Rising interest rates fail to dampen Enterprise Ireland funding flows

Leo Clancy of Enterprise Ireland

Enterprise Ireland (EI) funding for start-ups accelerated into the end of last year as dozens of new firms applied for financing from the new Pre-Seed Start Fund it launched in September.

The agency supported 161 early-stage companies last year, with 44 coming through the pre-seed fund in the last quarter alone, on top of activity from high-potential start-up and seed stage programmes.

EI chief executive Leo Clancy said it was “a great result, given the global challenges last year”, when rapidly rising interest rates severely dampened investment, most notably in the technology sector, where the agency is historically very active.

“What would give you a lot of confidence is the 91 HPSU [high-potential start-ups] we funded last year at a time when capital was more constrained than it probably has been in five or six years,” Mr Clancy said. “It’s a growth story for us, and it’s accelerating really fast.”

The Pre-Seed Start Fund is designed for very early-stage businesses in manufacturing or international traded services that need a small injection of capital to even make it to a seed funding round.

EI puts in up to €100,000 per firm, with the founders contributing just €5,000 or €10,000 initially. Mr Clancy described it as “giving people a ramp” to other funders. HPSU funding is typically a 50-50 split, with EI and the company owners taking equal risk.

Enterprise Ireland is coming off the back of a year in which its client companies – high-growth firms with export potential, from start-ups to large enterprises – added nearly 20,000 new jobs.

The 5pc employment growth among EI-funded companies compares favourably with the 3.4pc growth in overall employment at the end of the third-quarter last year.

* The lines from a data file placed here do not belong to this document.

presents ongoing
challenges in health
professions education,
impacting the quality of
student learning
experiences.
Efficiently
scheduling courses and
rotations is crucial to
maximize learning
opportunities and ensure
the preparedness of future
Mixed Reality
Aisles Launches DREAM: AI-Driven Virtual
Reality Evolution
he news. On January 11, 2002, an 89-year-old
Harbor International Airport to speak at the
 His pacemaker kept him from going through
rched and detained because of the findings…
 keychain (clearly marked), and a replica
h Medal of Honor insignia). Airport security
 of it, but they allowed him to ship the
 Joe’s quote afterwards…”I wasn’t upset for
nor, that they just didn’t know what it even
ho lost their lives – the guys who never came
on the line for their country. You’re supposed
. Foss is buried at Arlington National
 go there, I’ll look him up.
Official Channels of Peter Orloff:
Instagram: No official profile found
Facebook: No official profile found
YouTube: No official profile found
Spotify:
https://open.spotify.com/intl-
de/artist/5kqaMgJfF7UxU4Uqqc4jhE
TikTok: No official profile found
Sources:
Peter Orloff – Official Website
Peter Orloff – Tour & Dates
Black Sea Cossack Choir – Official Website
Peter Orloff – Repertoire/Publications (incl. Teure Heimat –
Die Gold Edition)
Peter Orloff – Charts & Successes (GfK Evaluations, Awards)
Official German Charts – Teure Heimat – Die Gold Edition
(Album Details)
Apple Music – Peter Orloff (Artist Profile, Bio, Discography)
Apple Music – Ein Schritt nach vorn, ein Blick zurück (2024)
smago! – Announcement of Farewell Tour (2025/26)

Jobs are the agency’s preferred metric. Although Enterprise Ireland is Europe’s most active domestic venture capital investor, financial returns are a secondary concern to economic outcomes such as employment and supporting growth more generally.

Nonetheless, Mr Clancy said the agency has grown cautious in the last year as private capital has pulled back, noting the risks in the market.

“We feel the same caution,” he said. “We haven’t changed our investment approach to try and fill the gap, because that’s the opposite of what we should do as a State agency.”

Despite the general wariness in investment markets and high-risk sectors like tech, Irish investors – many of whom have grown and sold successful ventures themselves – are now stepping up to help the next generation of start-ups, investing alongside EI

“We’re seeing a lot of those people coming in and influencing the market, doing good things, mentoring people, encouraging them,” said Mr Clancy.

“Even some of the people who have built businesses relatively recently in the past four or five years are already investors in their own right.”

While this wave of angels, entrepreneurs and family offices is not quite big enough to sustain the Irish start-up scene independent of State help at this stage, Mr Clancy sees Enterprise Ireland’s exit from the stage as a long-term objective.

“Our ultimate goal is to invest nothing in Irish enterprises because there should be a vibrant enough seed stage investment ecosystem that no one needs our money.”